What’s Next For The EUR?

By Lara Short

The fx market has not been behaving the way it should, and the euro has been the most disobedient currency among the majors.

In July the German ZEW expectations index fell to a worse-than-expected 30-month low of -15.1, attributed to the European debt crisis. The EUR should have dropped, and it rose.

A few days later, the flash composite PMI for July plummeted to 50.8 from 53.3, barely hanging above the boom-bust line at 50. The single currency went up again.

As the fundamentals aren’t offering any explanation,, we’ll instead look at technical analysis. However, depending on the time frame of your charts, the EUR might be set to go up or fall. And, it isn’t easy to determine which time frame to use, as the foreign exchange market has been confronted by a set of conditions not seen in the 37 years since floating exchange rates were instroduced (or, for that matter, since the EUR was introduced 12 years ago).

The case for a rising euro

If we examine the single currency since it bottomed out in October 2000, it is easy to support its continued rise against the US dollar. Since October 2000, the EUR/USD has only dropped below the 200-day moving average four times, a total of 33 months in 129, or a quarter of the time.

An uptrend can be roughly defined by a linear regression channel (three upward trending bars, the lower one at support, the upper one at resistance and the middle one halfway between the two), excluding when the forex pair broke its support in 2010 until today, and this has only been slightly over 50% of the primary up move. Since 2008 the euro has been experiencing a choppy decline, though the euro has broken out above that resistance barrier since, and has stayed above it since April this year.

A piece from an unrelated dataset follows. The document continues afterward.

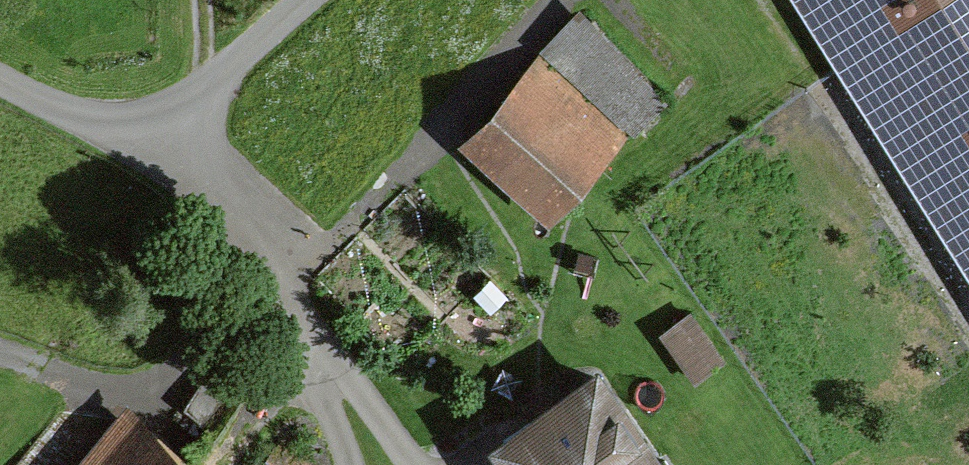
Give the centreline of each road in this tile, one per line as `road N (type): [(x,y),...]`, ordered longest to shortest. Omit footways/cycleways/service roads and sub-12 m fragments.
road 1 (track): [(408,464),(328,358),(131,155)]
road 2 (track): [(131,155),(318,0)]
road 3 (track): [(131,155),(0,87)]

So we can infer that the market became infatuated with the euro when it was introducted, and this infatuation overwhelmed bad economic data, poor policy decisions and political turmoil. Even in the current debt crisis and uncertainty about the currency’s future, the EUR’s fall is much milder than its original rise and it has retraced over 62% of the downtrend twice.

If we look at the up move from the low of June 2010 to the November 2010 and draw a line of the same slope from the current low, a case can be made for the euro rising above 1.5000 by the end of the year.

The case for a rising EUR

Fundamentalists would contend that the euro should fall, considering the current debt crisis and the fact that there are no real solutions expected for several months. And, examining shorter-term charts, the technicals can also back this up.

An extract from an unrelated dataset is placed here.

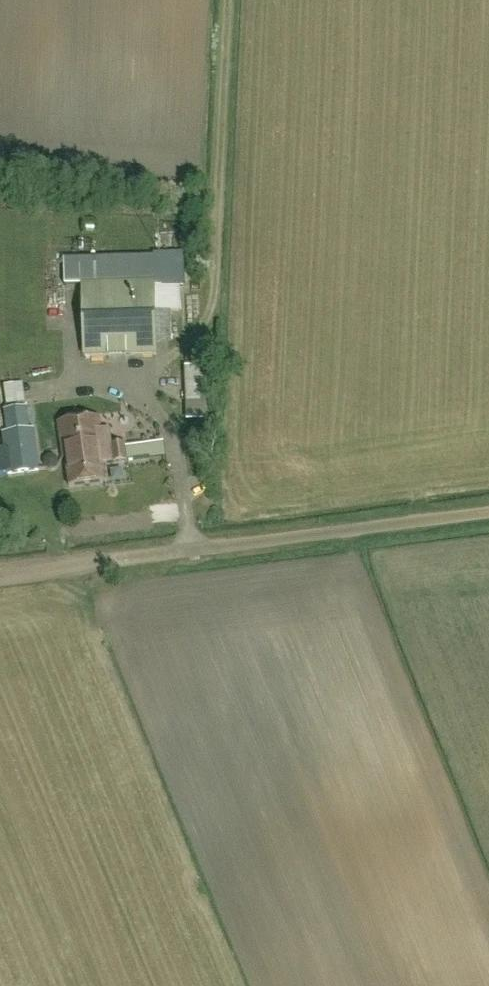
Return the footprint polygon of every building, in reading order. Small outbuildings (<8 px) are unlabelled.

A strong resistance line can be drawn from the high of May 4, 2011, and a parallel support line brings the end-of-August range to 1.3500 to 1.43849. The shorter-term 20-day moving average crossed above the longer 55-day moving average on August 10, however it hasn’t risen enough to make a bullish case for the EUR and has largely stayed below the 55-day average since May.

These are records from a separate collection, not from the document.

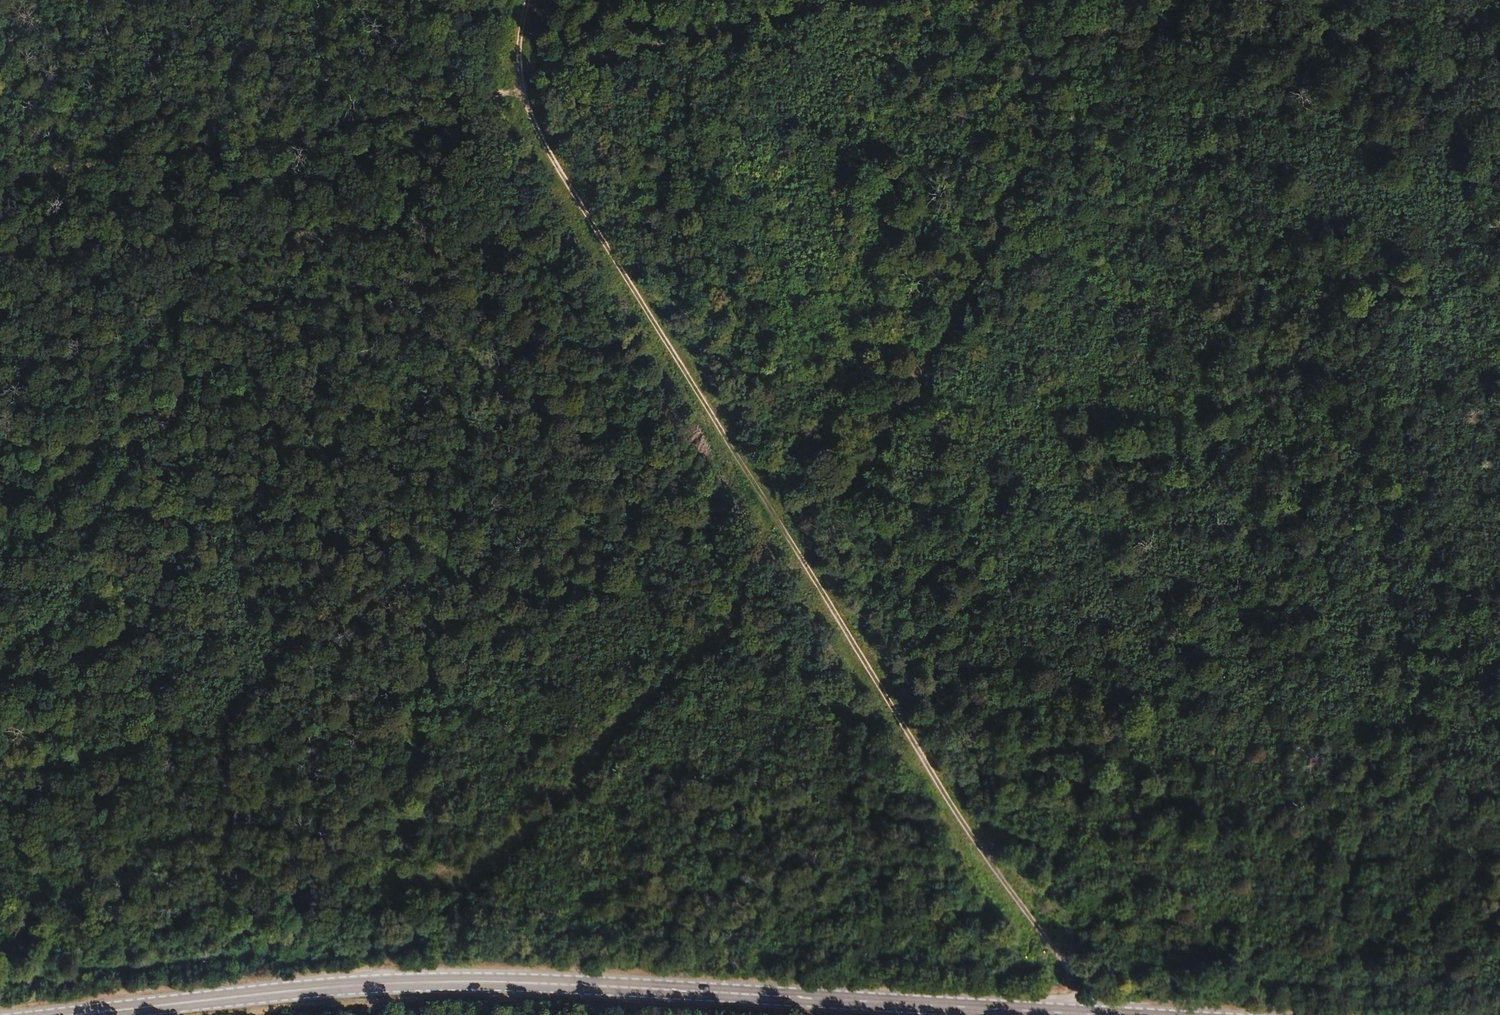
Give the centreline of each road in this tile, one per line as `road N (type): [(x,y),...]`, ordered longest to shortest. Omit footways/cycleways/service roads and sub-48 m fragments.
road 1 (track): [(511,87),(1095,1014)]
road 2 (primary): [(76,1014),(447,982),(1106,1014)]
road 3 (track): [(386,1014),(511,87)]
road 4 (track): [(511,87),(0,681)]
road 5 (track): [(803,555),(966,253),(1075,0)]
road 6 (track): [(511,87),(844,0)]
road 7 (track): [(1265,0),(1499,103)]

If we plot a trendline of the last big down move, from late November 2009 to June 2010, and plot a second one at the high of May 2011, none could argue that the EUR could potentially plummet below 1.2500 by the end of 2011. The current conditions are similar to those before the last downturn – the first plunge happened when the extent of the Greek debt crisis became clear and the single currency depreciated following the intervention of the EFSF.

To conclude

In the long-term, it doesn’t pay to trade against the EUR, and it may rally again when new measures are announced to deal with the crisis. Europe also has anti-inflation and fiscal principles that long-term investors in the currency market appreciate, which means they are likely to view the sovereign debt crisis as a bump in the road.

However, there are plenty of potential short-term short-selling profits to be made.